The National Transportation Safety Board said Thursday that oil leaks from aftermarket oil filter adapters have led to at least 11 general aviation accidents since 2004.
The NTSB called on the Federal Aviation Administration to issue an airworthiness directive to address an unsafe condition associated with oil filter adapters installed through a supplemental type certificate on Continental engines. Oil leaks from these oil filter adapters can lead to a loss of engine power if not properly installed or maintained.
After uncovering the safety issue during its investigation of two crashes in 2019, the NTSB identified nine other accidents between 2004 and 2018 in which airplanes equipped with these adapters had a loss of engine power. These accidents resulted in three fatalities and five serious injuries.
The oil filter adapter, originally manufactured by F&M Enterprises from 1996 to 2015, and now manufactured by Stratus Tools Technologies, is an after-market product that can be installed on certain models of engines; it allows owners and operators to use a conventional spin-on oil filter in place of the brass screen on the original engines. Both F&M and Stratus oil filter adapters are affected by this safety issue.

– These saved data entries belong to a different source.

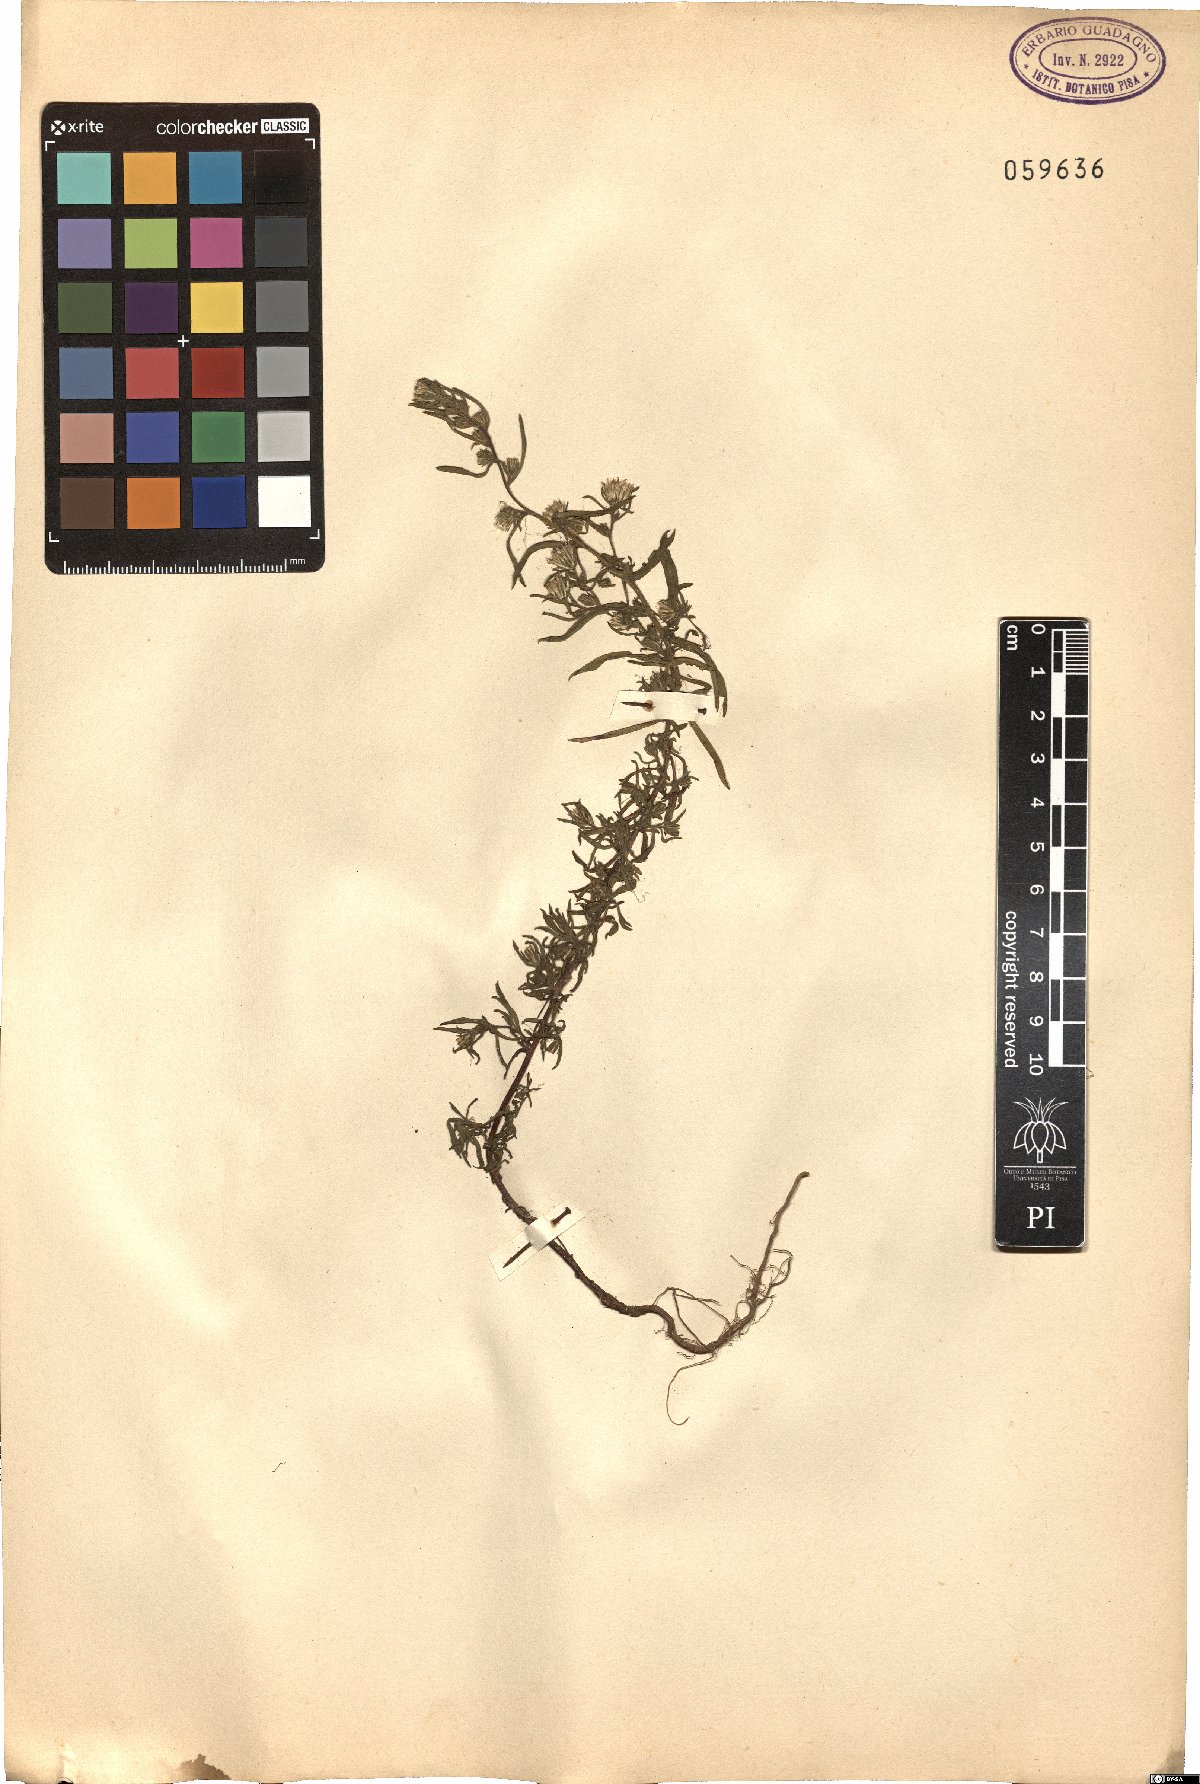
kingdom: Plantae
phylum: Tracheophyta
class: Magnoliopsida
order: Asterales
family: Asteraceae
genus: Erigeron
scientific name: Erigeron
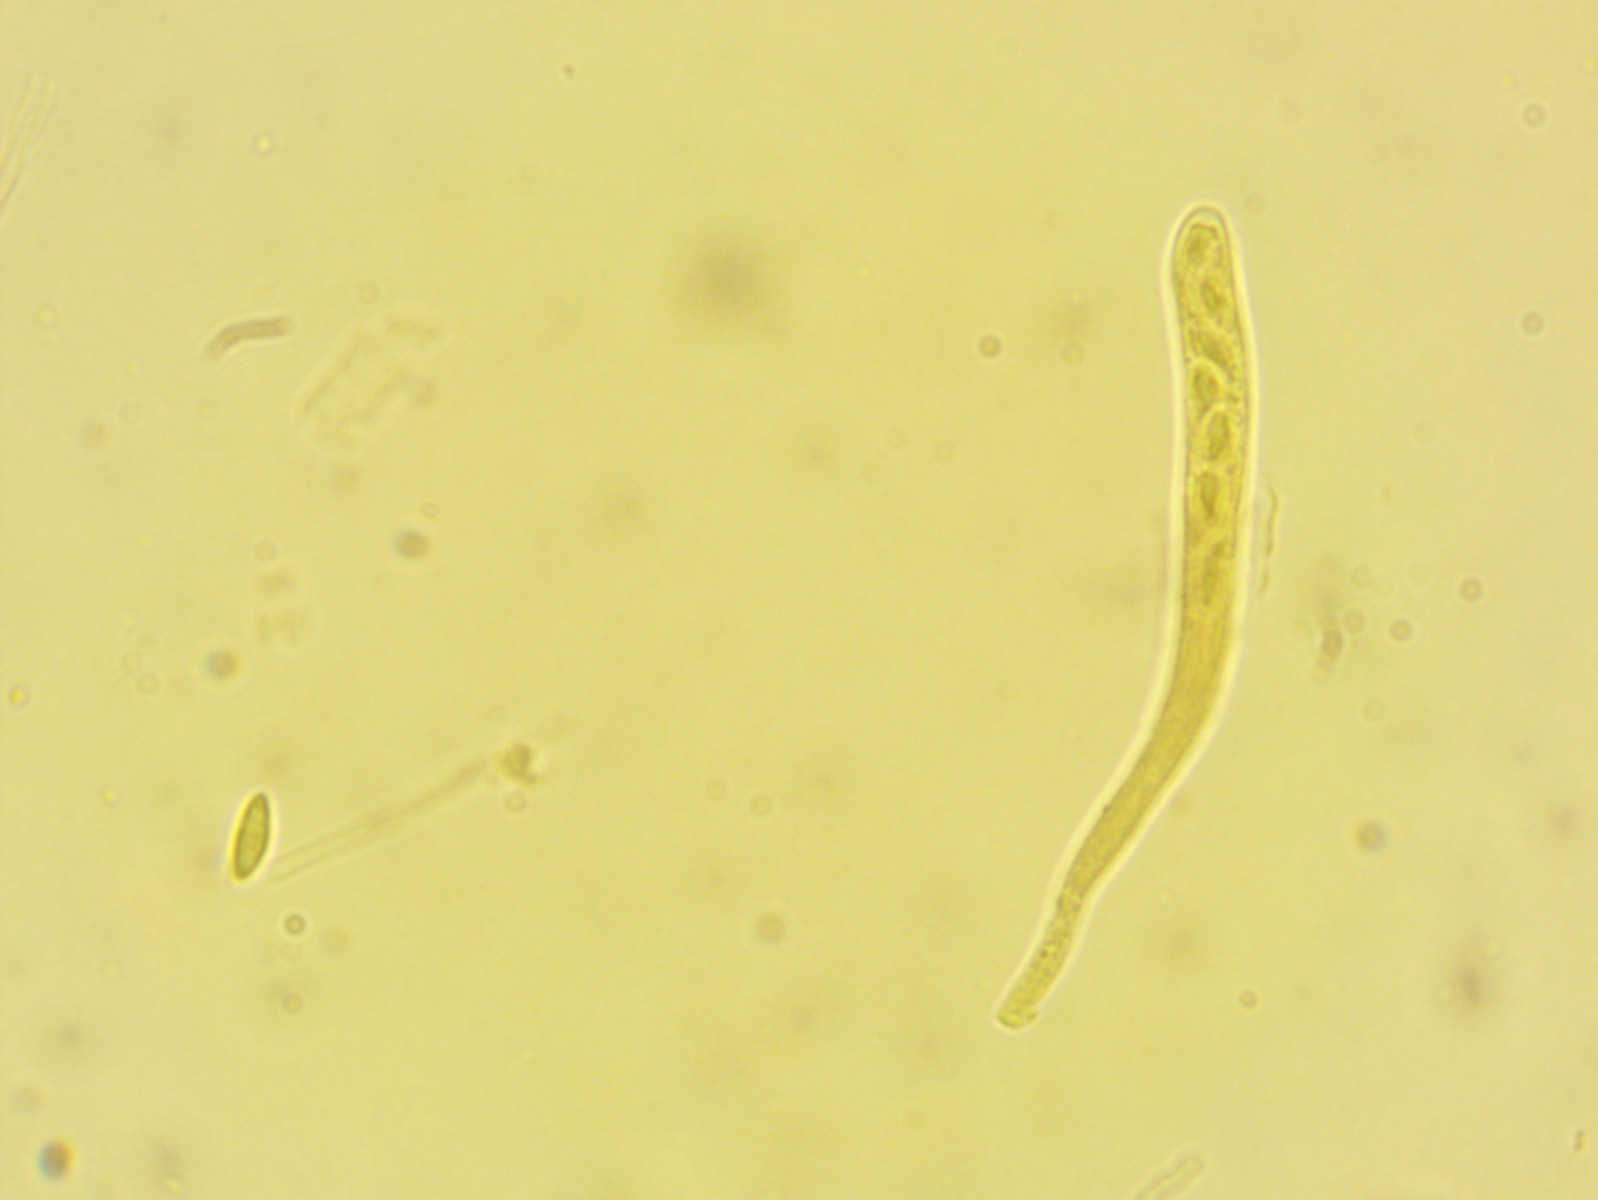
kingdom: Fungi
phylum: Ascomycota
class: Leotiomycetes
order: Helotiales
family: Helotiaceae
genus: Bisporella
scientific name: Bisporella subpallida
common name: lys snitskive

Torn and unevenly compressed gaskets and loose adapters are among the safety issues the NTSB identified in the 11 accidents. In response to these problems and other reports of oil leaks, Stratus issued a service bulletin in October 2019 to instruct mechanics on how to install and maintain F&M and Stratus oil filter adapters and to advise owners on how often they need to be inspected.
Because compliance with service bulletins is not mandatory for Part 91 operators, the NTSB is asking the FAA to issue an Airworthiness Directive to require owners of airplanes equipped with an F&M or Stratus oil filter adapter to repetitively inspect, and if necessary, reinstall the adapter to bring it in compliance with the service bulletin.